Hughes wasn’t worried so much about personal numbers this season.

“I usually do have goals and I want to be up there with the best defenceman, but I think this year, with how last year went, (I was) just being motivated on having a good overall game, so I don’t think I really had any numbers or point totals, like that’s where I wanted to get to, I was just taking it ten games at a time,” he said.

Although plus-minus is considered an archaic statistic these days, it’s the one most pointed to when summing up Hughes’s 2020-’21 season: Minus-24.

“I think I’ve been a lot better,” Hughes said. “I thought last game I wasn’t great defensively, but besides that I think I’ve been really good defensively this year and I don’t know what I am, plus-9 or plus-10 or whatever, not that it matters, but there’s a couple things. I think we’re playing better as a team, I think “Schenner” has helped stabilize a bit as well, I think Demko has been unbelievable and bailed me out a couple times and I think I’ve worked hard at it and been stronger defensively. It’s multiple things.”
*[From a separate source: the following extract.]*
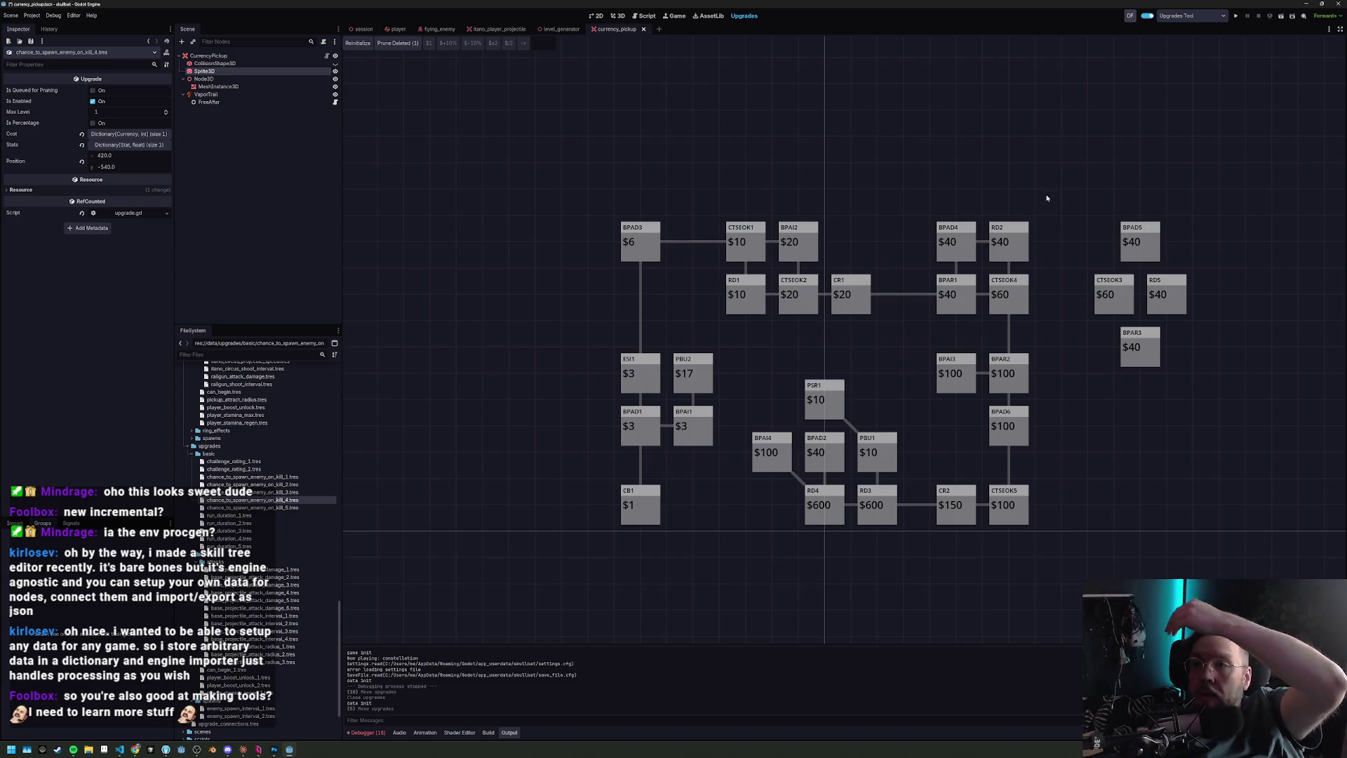
pyautogui.moveTo(1054, 181); pyautogui.dragTo(1182, 357)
In this ‘what have you done for me lately’ world, Schenn also made reference to struggling a wee bit as a pair in the last two or three games. No better time than now to fix it.

“I still think we’ve got a long ways to go, can get a lot better,” Schenn said. “Our last few games I think we still have some work to do and like I said this is a big home stretch for the whole team and we’re all gonna have to be sharp.”

“We’ve got 25 games left, hopefully more, and we’ve gotta just try and play our best hockey and that’s all it is,” Hughes said.